>> Begin Data to process

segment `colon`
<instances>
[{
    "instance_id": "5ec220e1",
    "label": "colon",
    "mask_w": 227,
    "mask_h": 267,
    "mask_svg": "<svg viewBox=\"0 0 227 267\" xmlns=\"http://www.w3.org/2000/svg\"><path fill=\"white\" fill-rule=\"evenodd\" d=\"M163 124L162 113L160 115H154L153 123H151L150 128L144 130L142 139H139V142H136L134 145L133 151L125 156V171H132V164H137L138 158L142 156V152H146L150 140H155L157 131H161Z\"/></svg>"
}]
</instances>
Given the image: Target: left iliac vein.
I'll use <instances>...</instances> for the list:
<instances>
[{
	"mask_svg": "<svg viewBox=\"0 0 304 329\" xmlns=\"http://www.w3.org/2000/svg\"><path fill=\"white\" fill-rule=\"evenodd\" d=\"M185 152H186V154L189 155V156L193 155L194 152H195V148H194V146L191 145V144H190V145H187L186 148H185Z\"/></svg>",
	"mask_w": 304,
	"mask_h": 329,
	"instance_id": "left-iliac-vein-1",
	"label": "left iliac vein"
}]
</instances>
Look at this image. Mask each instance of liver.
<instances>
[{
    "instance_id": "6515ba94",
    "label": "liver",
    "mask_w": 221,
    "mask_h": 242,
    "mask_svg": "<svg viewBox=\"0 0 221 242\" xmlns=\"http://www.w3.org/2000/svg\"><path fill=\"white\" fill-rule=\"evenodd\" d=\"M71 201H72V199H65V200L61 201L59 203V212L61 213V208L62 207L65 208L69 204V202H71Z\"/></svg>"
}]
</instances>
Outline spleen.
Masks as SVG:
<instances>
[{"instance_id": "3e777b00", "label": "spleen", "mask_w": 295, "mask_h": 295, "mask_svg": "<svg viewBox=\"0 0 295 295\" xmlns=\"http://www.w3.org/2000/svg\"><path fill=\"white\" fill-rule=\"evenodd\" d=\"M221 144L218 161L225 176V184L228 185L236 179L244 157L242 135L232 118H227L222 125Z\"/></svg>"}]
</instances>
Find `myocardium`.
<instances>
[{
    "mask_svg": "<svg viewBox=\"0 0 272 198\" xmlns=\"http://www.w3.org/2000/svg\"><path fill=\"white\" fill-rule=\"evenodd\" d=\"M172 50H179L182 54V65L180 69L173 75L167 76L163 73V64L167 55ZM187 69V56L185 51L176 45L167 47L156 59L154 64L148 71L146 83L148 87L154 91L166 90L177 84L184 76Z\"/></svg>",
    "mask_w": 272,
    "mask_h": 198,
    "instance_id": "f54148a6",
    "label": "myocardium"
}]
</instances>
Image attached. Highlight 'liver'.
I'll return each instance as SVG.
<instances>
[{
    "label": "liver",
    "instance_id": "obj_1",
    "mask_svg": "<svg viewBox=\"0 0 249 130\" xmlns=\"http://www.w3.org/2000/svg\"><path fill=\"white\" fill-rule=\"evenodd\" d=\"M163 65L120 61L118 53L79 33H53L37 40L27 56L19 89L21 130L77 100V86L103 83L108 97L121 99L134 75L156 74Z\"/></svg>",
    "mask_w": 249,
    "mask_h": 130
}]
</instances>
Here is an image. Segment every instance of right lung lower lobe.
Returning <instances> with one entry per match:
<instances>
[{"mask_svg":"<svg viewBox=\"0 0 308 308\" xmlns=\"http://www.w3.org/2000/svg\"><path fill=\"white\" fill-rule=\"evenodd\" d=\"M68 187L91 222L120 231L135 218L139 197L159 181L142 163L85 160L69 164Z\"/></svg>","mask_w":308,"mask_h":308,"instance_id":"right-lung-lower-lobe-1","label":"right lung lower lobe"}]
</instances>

>> End Data to process

# Given instruction
Could you repeat all of the data above, line for line, without changing anything?

# Expected output
segment `colon`
<instances>
[{
    "instance_id": "5ec220e1",
    "label": "colon",
    "mask_w": 227,
    "mask_h": 267,
    "mask_svg": "<svg viewBox=\"0 0 227 267\" xmlns=\"http://www.w3.org/2000/svg\"><path fill=\"white\" fill-rule=\"evenodd\" d=\"M163 124L162 113L160 115H154L153 123H151L150 128L144 130L142 139H139V142H136L134 145L133 151L125 156V171H132V164H137L138 158L142 156V152H146L150 140H155L157 131H161Z\"/></svg>"
}]
</instances>
Given the image: Target: left iliac vein.
I'll use <instances>...</instances> for the list:
<instances>
[{
	"mask_svg": "<svg viewBox=\"0 0 304 329\" xmlns=\"http://www.w3.org/2000/svg\"><path fill=\"white\" fill-rule=\"evenodd\" d=\"M185 152H186V154L189 155V156L193 155L194 152H195V148H194V146L191 145V144H190V145H187L186 148H185Z\"/></svg>",
	"mask_w": 304,
	"mask_h": 329,
	"instance_id": "left-iliac-vein-1",
	"label": "left iliac vein"
}]
</instances>
Look at this image. Mask each instance of liver.
<instances>
[{
    "instance_id": "6515ba94",
    "label": "liver",
    "mask_w": 221,
    "mask_h": 242,
    "mask_svg": "<svg viewBox=\"0 0 221 242\" xmlns=\"http://www.w3.org/2000/svg\"><path fill=\"white\" fill-rule=\"evenodd\" d=\"M71 201H72V199H65V200L61 201L59 203V212L61 213V208L62 207L65 208L69 204V202H71Z\"/></svg>"
}]
</instances>
Outline spleen.
Masks as SVG:
<instances>
[{"instance_id": "3e777b00", "label": "spleen", "mask_w": 295, "mask_h": 295, "mask_svg": "<svg viewBox=\"0 0 295 295\" xmlns=\"http://www.w3.org/2000/svg\"><path fill=\"white\" fill-rule=\"evenodd\" d=\"M221 144L218 161L225 176V184L228 185L236 179L244 157L242 135L232 118H227L222 125Z\"/></svg>"}]
</instances>
Find `myocardium`.
<instances>
[{
    "mask_svg": "<svg viewBox=\"0 0 272 198\" xmlns=\"http://www.w3.org/2000/svg\"><path fill=\"white\" fill-rule=\"evenodd\" d=\"M172 50H179L182 54V65L180 69L173 75L167 76L163 73V64L167 55ZM187 69V56L185 51L176 45L167 47L156 59L154 64L148 71L146 83L148 87L154 91L166 90L177 84L184 76Z\"/></svg>",
    "mask_w": 272,
    "mask_h": 198,
    "instance_id": "f54148a6",
    "label": "myocardium"
}]
</instances>
Image attached. Highlight 'liver'.
I'll return each instance as SVG.
<instances>
[{
    "label": "liver",
    "instance_id": "obj_1",
    "mask_svg": "<svg viewBox=\"0 0 249 130\" xmlns=\"http://www.w3.org/2000/svg\"><path fill=\"white\" fill-rule=\"evenodd\" d=\"M163 65L120 61L118 53L79 33H53L37 40L27 56L19 89L21 130L77 100V86L103 83L108 97L121 99L134 75L156 74Z\"/></svg>",
    "mask_w": 249,
    "mask_h": 130
}]
</instances>
Here is an image. Segment every instance of right lung lower lobe.
Returning <instances> with one entry per match:
<instances>
[{"mask_svg":"<svg viewBox=\"0 0 308 308\" xmlns=\"http://www.w3.org/2000/svg\"><path fill=\"white\" fill-rule=\"evenodd\" d=\"M68 187L91 222L120 231L135 218L139 197L159 181L142 163L85 160L69 164Z\"/></svg>","mask_w":308,"mask_h":308,"instance_id":"right-lung-lower-lobe-1","label":"right lung lower lobe"}]
</instances>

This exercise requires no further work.